I meant this is actually straight-forward if you've been paying even the remotest of attention.

Chronologically:

GPT-4, GPT-4 Turbo, GPT-4o, o1-preview/o1-mini, o1/o3-mini/o3-mini-high/o1-pro, gpt-4.5, gpt-4.1

Model iterations, by training paradigm:

SGD pretraining with RLHF: GPT-4 -> turbo -> 4o

SGD pretraining w/ RL on verifiable tasks to improve reasoning ability: o1-preview/o1-mini -> o1/o3-mini/o3-mini-high (technically the same product with a higher reasoning token budget) -> o3/o4-mini (not yet released)

reasoning model with some sort of Monte Carlo Search algorithm on top of reasoning traces: o1-pro

Some sort of training pipeline that does well with sparser data, but doesn't incorporate reasoning (I'm positing here, training and architecture paradigms are not that clear for this generation): gpt-4.5, gpt-4.1 (likely fine-tuned on 4.5)

By performance: hard to tell! Depends on what your task is, just like with humans. There are plenty of benchmarks.
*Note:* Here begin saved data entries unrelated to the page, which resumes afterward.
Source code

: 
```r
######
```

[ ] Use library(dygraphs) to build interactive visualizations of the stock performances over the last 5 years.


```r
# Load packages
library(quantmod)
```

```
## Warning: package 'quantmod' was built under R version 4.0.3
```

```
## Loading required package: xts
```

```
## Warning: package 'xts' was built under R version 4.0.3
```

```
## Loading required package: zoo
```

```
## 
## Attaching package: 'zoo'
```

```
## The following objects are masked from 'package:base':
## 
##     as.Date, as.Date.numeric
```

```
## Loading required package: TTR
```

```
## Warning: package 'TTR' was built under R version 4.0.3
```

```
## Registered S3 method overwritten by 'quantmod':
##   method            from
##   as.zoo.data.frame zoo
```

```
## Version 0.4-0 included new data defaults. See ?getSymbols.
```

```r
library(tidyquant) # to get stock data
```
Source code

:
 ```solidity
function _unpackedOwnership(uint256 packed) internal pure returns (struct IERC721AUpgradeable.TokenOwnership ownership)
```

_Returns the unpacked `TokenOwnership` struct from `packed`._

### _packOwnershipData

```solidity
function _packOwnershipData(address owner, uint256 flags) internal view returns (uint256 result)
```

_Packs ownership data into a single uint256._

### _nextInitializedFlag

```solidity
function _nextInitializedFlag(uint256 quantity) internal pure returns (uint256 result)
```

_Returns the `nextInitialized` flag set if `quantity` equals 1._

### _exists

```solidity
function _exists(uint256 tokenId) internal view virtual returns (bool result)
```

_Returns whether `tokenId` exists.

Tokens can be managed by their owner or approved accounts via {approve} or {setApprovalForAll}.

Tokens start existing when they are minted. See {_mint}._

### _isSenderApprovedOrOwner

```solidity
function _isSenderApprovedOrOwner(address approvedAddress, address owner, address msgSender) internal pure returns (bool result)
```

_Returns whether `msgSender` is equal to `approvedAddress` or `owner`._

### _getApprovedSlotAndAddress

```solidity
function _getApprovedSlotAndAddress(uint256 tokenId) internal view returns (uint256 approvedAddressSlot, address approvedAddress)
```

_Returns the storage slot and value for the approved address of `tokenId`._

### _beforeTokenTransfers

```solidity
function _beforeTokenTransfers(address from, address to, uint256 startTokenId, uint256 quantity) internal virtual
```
Roughly, for me, the top 3 by task are:

Creative Writing: gpt-4.5 -> gpt-4o

Business Comms: o1-pro -> o1 -> o3-mini

Coding: o1-pro -> o3-mini (high) -> o1 -> o3-mini (low) -> o1-mini-preview

Shooting the shit: gpt-4o -> o1

It's not to dismiss that their marketing nomenclature is bad, just to point out that it's not that confusing for people that are actively working with these models have are a reasonable memory of the past two years.